# Job:
For each line of the listing that holds "look", show the full line.

# Records provided:
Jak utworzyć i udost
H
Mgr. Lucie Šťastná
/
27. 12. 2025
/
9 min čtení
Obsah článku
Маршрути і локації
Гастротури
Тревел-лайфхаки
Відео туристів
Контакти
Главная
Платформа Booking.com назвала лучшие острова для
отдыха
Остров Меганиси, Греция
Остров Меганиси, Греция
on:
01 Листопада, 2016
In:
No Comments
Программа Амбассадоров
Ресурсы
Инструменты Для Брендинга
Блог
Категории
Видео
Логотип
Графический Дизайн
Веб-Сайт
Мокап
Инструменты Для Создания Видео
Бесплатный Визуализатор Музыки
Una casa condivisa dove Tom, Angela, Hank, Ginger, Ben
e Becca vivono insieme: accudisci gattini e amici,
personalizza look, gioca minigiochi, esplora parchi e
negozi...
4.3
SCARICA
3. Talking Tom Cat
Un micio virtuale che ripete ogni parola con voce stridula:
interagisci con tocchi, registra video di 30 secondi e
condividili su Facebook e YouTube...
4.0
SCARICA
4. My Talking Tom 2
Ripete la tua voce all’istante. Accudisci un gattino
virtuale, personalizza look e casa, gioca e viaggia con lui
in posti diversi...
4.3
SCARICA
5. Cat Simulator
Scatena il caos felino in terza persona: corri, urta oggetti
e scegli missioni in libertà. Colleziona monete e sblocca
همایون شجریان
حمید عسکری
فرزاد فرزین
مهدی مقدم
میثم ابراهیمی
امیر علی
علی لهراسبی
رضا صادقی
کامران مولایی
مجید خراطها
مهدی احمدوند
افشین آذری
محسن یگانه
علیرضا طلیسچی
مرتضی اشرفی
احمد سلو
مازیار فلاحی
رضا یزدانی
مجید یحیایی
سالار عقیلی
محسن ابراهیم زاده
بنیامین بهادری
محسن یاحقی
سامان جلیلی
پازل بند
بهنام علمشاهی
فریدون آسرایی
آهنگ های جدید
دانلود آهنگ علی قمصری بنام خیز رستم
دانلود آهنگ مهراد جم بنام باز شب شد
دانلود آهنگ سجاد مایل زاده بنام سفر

# Solved problem:
personalizza look, gioca minigiochi, esplora parchi e
virtuale, personalizza look e casa, gioca e viaggia con lui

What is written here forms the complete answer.